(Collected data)

== Segment start ==

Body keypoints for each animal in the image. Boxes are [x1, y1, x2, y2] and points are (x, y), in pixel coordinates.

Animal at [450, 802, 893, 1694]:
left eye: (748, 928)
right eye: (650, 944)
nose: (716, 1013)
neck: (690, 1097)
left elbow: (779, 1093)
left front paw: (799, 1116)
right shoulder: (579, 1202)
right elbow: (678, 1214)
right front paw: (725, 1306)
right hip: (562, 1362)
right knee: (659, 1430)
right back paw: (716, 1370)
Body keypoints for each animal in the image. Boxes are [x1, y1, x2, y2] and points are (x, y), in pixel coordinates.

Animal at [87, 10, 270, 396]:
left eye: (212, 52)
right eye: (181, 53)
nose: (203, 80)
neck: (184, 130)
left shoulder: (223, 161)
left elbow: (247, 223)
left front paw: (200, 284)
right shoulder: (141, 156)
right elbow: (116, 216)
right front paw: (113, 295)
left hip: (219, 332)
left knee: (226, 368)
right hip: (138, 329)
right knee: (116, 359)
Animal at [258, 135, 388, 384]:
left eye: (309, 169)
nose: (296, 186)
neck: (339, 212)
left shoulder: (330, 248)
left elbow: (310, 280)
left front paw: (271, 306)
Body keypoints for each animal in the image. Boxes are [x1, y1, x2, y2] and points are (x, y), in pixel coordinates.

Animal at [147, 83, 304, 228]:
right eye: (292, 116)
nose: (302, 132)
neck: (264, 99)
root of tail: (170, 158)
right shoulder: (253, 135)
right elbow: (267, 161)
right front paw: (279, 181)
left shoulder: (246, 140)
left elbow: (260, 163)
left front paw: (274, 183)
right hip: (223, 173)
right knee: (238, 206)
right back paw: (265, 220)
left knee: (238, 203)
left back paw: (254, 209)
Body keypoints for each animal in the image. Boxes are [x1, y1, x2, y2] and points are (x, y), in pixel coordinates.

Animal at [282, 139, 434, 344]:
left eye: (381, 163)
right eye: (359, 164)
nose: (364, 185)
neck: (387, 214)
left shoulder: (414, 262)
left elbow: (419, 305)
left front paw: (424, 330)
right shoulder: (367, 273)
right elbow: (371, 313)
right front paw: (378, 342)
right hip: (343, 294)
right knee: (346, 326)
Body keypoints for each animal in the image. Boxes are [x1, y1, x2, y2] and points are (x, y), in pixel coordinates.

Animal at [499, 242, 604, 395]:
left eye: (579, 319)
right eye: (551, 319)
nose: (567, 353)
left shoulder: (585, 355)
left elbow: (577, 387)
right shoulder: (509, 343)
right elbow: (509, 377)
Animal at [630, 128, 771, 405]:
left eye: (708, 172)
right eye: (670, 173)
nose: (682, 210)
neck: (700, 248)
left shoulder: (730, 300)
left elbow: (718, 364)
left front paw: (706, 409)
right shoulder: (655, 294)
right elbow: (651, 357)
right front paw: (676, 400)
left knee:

== Segment end ==

After locating the line containing "left elbow: (718, 364)", write out that line and all remaining lines of the records exactly, with nothing added.

left elbow: (718, 364)
left front paw: (706, 409)
right shoulder: (655, 294)
right elbow: (651, 357)
right front paw: (676, 400)
left knee:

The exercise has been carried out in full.